8.1 Circumstances that do not exist or cannot be foreseen at the date of the contract's entry into force, that develop beyond the control of the parties, and that make it impossible for one or both of the parties to partially or completely fulfill their obligations and responsibilities or prevent from fulfilling them on time, are assumed by the contract as force majeures (natural disaster, war, terrorism, insurrection, changing legislation provisions, seizure or stroke, lockout, significant malfunction in production and communication facilities, etc.) The party facing any force majeure must notify the other party as soon as possible.


8.2 During the continuation of the force majeure, the parties will not be liable for their failure to fulfill their obligations. If the force majeure situation continues for 30 days, each party will have the right to unilateral termination


9. EVIDENCE AGREEMENT


9.1 In the resolution of any disputes that may arise from this contract, the records of the SELLER (including the records in the magnetic medium such as computer, sound recordings) constitute conclusive evidence.


10. APPLICABLE LAW AND AUTHORIZED COURT


10.1 This agreement will be governed by Turkish law in accordance with Articles 24 and 26 of the Law on Private International Law and Procedural Law.


10.2 Consumer Arbitration Committees are Authorized up to the value declared by the Ministry of Commerce of the Republic of Turkey.  In cases exceeding this amount, the Republic of Turkey Consumer Courts and Enforcement Offices in the seller's place of residence are authorized.


11. DECLARATION OF ACCEPTANCE


11.1 The BUYER declares that he/she has read all the conditions and explanations are written in this Agreement and the Preliminary Information Form, which is an integral part of this agreement, and that he/she has read the basic features, qualities, sales price, payment method, delivery conditions, seller, and products subject to sale.
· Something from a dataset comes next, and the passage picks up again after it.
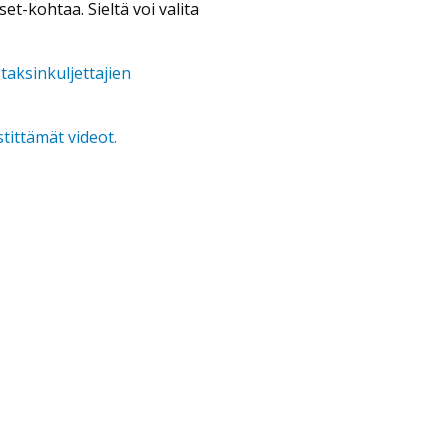
et-kohtaa. Sieltä voi valita
taksinkuljettajien
tittämät videot.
He/she accepts and declares that he/she has prior knowledge of all other relevant issues, that he/she has electronically seen and read all the content on the website, and that he/she accepts the provisions of this Agreement by ordering the products by giving approval and acceptance permission to all of these in the electronic environment


12. ENTRY INTO FORCE


12.1 This Agreement has been concluded and entered into force by being read by the parties, approved by the BUYER electronically, and making payment as a positive de facto action.